In doing research for my 18th century hair/wig-styling book, I’m coming across a lot of weird and/or hilarious bits of info that aren’t going to fit into the book. So this is just a random accumulation of bits and bobs that are making me laugh!

Did you know…

  • “Dildo” was a 17th century term for the sausage corkscrew curl of a man’s wig
  • In the 1860s there was an attempt to scare women off of wearing their hair in chignons by claiming there was a particular “chignon fungus” you could catch by wearing that hairstyle
  • There was a Russian hairdresser working in London in the 18th century named Ivan Peter Alexis Knoutscheffschlerwitz
  • There were dog wigs marketed in the 1960s
  • Mono-brows were fashionable in classical Roman times as well as in the Arab world (not sure exactly which periods, but I know it was fashionable in the Ottoman Empire in the 17th-18th century)

Vampire Ball!

Last night was the annual PEERS Vampire Ball, which is one the few balls I still get excited about!  It’s in a great venue (an Elks lodge that has a beautiful look) that’s about 3 blocks from my house, plus people really go all out with the costumes — over the top historical, vampire/goth, scifi, fantasy, and hybrids of all of these.  There’s so much eye candy, and that’s the best part!  Plus there’s not only historical dancing but also a goth club with a DJ, so you can get the best of both worlds.  Okay, and 2 bars.

For the past three years, Bella Donna has performed two 30 min. song sets at the ball, which is always lots of fun.  We’ve rewritten all of our English songs so that they’re vampire focused (so, for example, “Sweet nymph come to thy lover” becomes “Sweet prey come to thy vampire”), and it’s fun to get to do something different than our usual Renaissance show… and we get to wear whatever costume we’re in the mood to wear!

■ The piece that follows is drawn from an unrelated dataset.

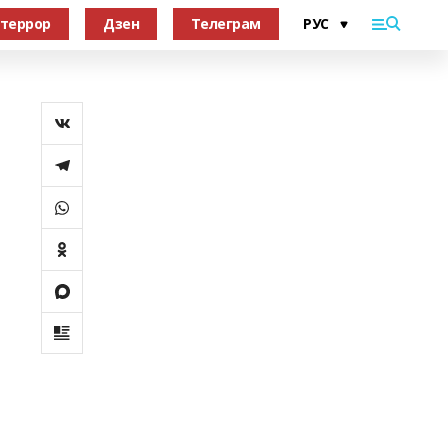
террор
Дзен
Телеграм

This year I was thinking about wearing the Marie Antoinette dress, but it’s so huge that it would be hard to get into singing formation with the group and I certainly couldn’t do any historical dancing. So I decided to wear the Maja fancy dress costume, but I wanted to do something different with it. I came up with the idea of doing a Pierrot makeup, in line with the whole black and white theme.

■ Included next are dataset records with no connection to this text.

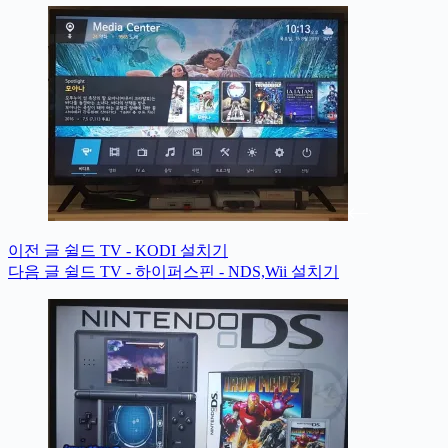
이전
글
쉴드 TV - KODI 설치기
다음
글
쉴드 TV - 하이퍼스핀 - NDS,Wii 설치기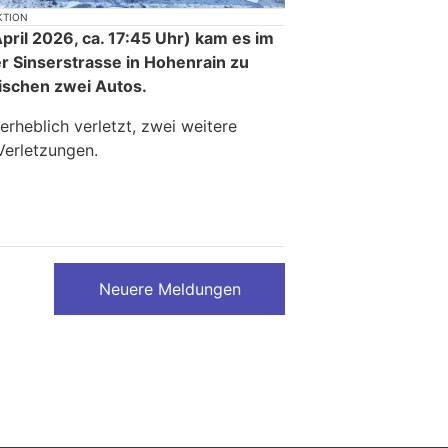
KTION
ril 2026, ca. 17:45 Uhr) kam es im
r Sinserstrasse in Hohenrain zu
wischen zwei Autos.
rheblich verletzt, zwei weitere
 Verletzungen.
Neuere Meldungen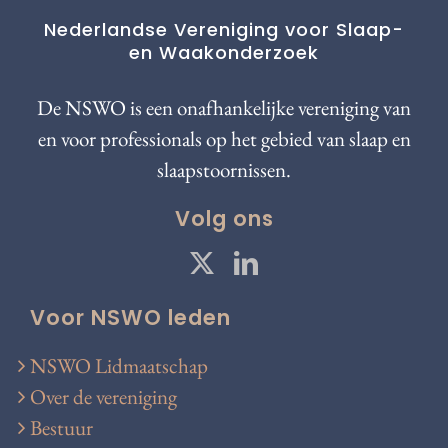
Nederlandse Vereniging voor Slaap-
en Waakonderzoek
De NSWO is een onafhankelijke vereniging van
en voor professionals op het gebied van slaap en
slaapstoornissen.
Volg ons
Voor NSWO leden
NSWO Lidmaatschap
Over de vereniging
Bestuur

To do the makeup, I used Kryolan Supracolor again, and made my illustrator husband do the black/detail work. Everything went swimmingly until I went to power the makeup, which you need to do to set it — I was using a brush and all the black smeared!  So I had to do a bunch of repair work, which was super annoying… I’m not positive what the best way would be to powder when you’ve got more than one color going on, does anyone know?  I ended up using a power puff and just pressing it, but it still smeared a bit.

Makeup pre-smearing

I wanted to do a new wig, and decided to try a 1760s tete-de-mouton just to do something different — something along the lines of this. I used a pretty ratty wig that I’d cut to be a hedgehog, so the hair in front/top/sides wasn’t quite as long as it should be to do full justice to the curls across the top of the head… and I ended up doing things a bit backwards, in styling the front before the back, so had to do some curls at the side/back top to pull things together. But it was interesting to try something new, and now I know what to do differently next time!

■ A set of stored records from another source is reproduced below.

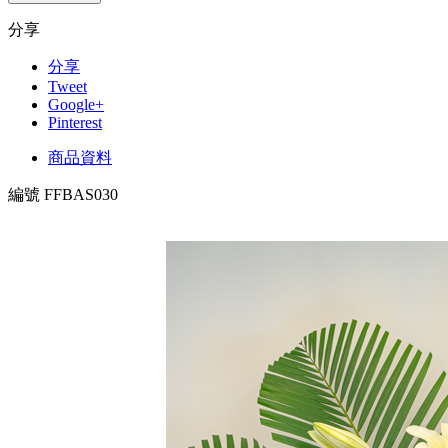
分享
分享
Tweet
Google+
Pinterest
商品資料
編號
FFBAS030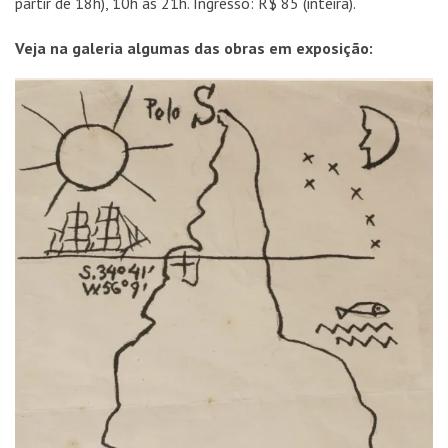
partir de 18h), 10h às 21h. Ingresso: R$ 85 (inteira).
Veja na galeria algumas das obras em exposição:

The clearest shot of the wig I've got, which isn't very clear; or, yes, aquanet is period!

I ended up recovering a mini-tricorn form and trimming it the vintage b&w ribbon I bought at Hyman Hendler in NYC.

Pierrot Maja

The ball was fun and I had a great time seeing new and old friends, although I didn’t do ANY historic dancing — bad me!  Instead after our singing sets were over, I pretended to be goth with some of my Bella Donna friends in the club room and had fun doing swoopy dances and “catch the bat, release the bat.”